About this exercise.
Please output the entries that follow exactly, without a single image.

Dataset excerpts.
▼

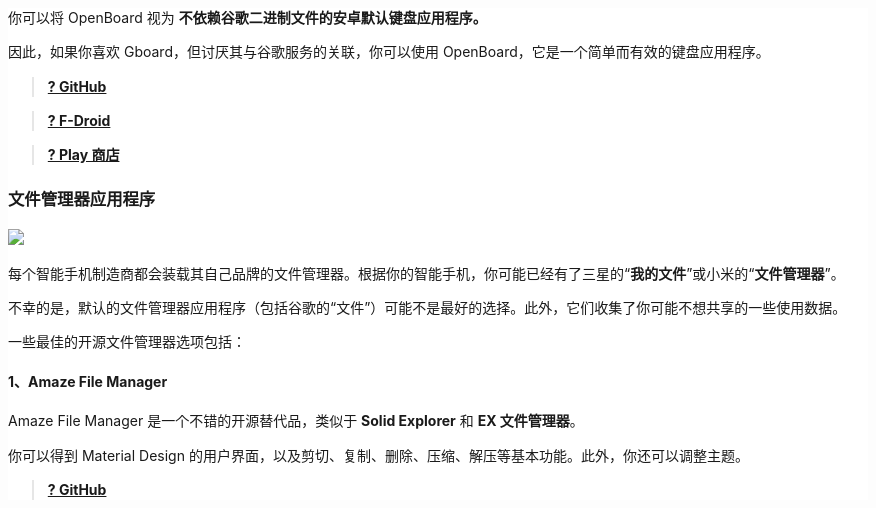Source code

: 
你可以将 OpenBoard 视为 **不依赖谷歌二进制文件的安卓默认键盘应用程序。**


因此，如果你喜欢 Gboard，但讨厌其与谷歌服务的关联，你可以使用 OpenBoard，它是一个简单而有效的键盘应用程序。



> 
> **[? GitHub](https://github.com/openboard-team/openboard)**
> 
> 
> 



> 
> **[? F-Droid](https://f-droid.org/packages/org.dslul.openboard.inputmethod.latin/)**
> 
> 
> 



> 
> **[? Play 商店](https://play.google.com/store/apps/details?id=org.dslul.openboard.inputmethod.latin)**
> 
> 
> 


### 文件管理器应用程序


![](/Asserts/Images//attachment/album/202306/12/164554yvgw5kpoess4b028.png)


每个智能手机制造商都会装载其自己品牌的文件管理器。根据你的智能手机，你可能已经有了三星的“**我的文件**”或小米的“**文件管理器**”。


不幸的是，默认的文件管理器应用程序（包括谷歌的“文件”）可能不是最好的选择。此外，它们收集了你可能不想共享的一些使用数据。


一些最佳的开源文件管理器选项包括：


#### 1、Amaze File Manager


Amaze File Manager 是一个不错的开源替代品，类似于 **Solid Explorer** 和 **EX 文件管理器**。


你可以得到 Material Design 的用户界面，以及剪切、复制、删除、压缩、解压等基本功能。此外，你还可以调整主题。



> 
> **[? GitHub](https://github.com/TeamAmaze/AmazeFileManager)**
> 
> 
>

▲

Solution to the exercise.
Source code

: 
你可以将 OpenBoard 视为 **不依赖谷歌二进制文件的安卓默认键盘应用程序。**


因此，如果你喜欢 Gboard，但讨厌其与谷歌服务的关联，你可以使用 OpenBoard，它是一个简单而有效的键盘应用程序。



> 
> **[? GitHub](https://github.com/openboard-team/openboard)**
> 
> 
> 



> 
> **[? F-Droid](https://f-droid.org/packages/org.dslul.openboard.inputmethod.latin/)**
> 
> 
> 



> 
> **[? Play 商店](https://play.google.com/store/apps/details?id=org.dslul.openboard.inputmethod.latin)**
> 
> 
> 


### 文件管理器应用程序


![](/Asserts/Images//attachment/album/202306/12/164554yvgw5kpoess4b028.png)


每个智能手机制造商都会装载其自己品牌的文件管理器。根据你的智能手机，你可能已经有了三星的“**我的文件**”或小米的“**文件管理器**”。


不幸的是，默认的文件管理器应用程序（包括谷歌的“文件”）可能不是最好的选择。此外，它们收集了你可能不想共享的一些使用数据。


一些最佳的开源文件管理器选项包括：


#### 1、Amaze File Manager


Amaze File Manager 是一个不错的开源替代品，类似于 **Solid Explorer** 和 **EX 文件管理器**。


你可以得到 Material Design 的用户界面，以及剪切、复制、删除、压缩、解压等基本功能。此外，你还可以调整主题。



> 
> **[? GitHub](https://github.com/TeamAmaze/AmazeFileManager)**
> 
> 
>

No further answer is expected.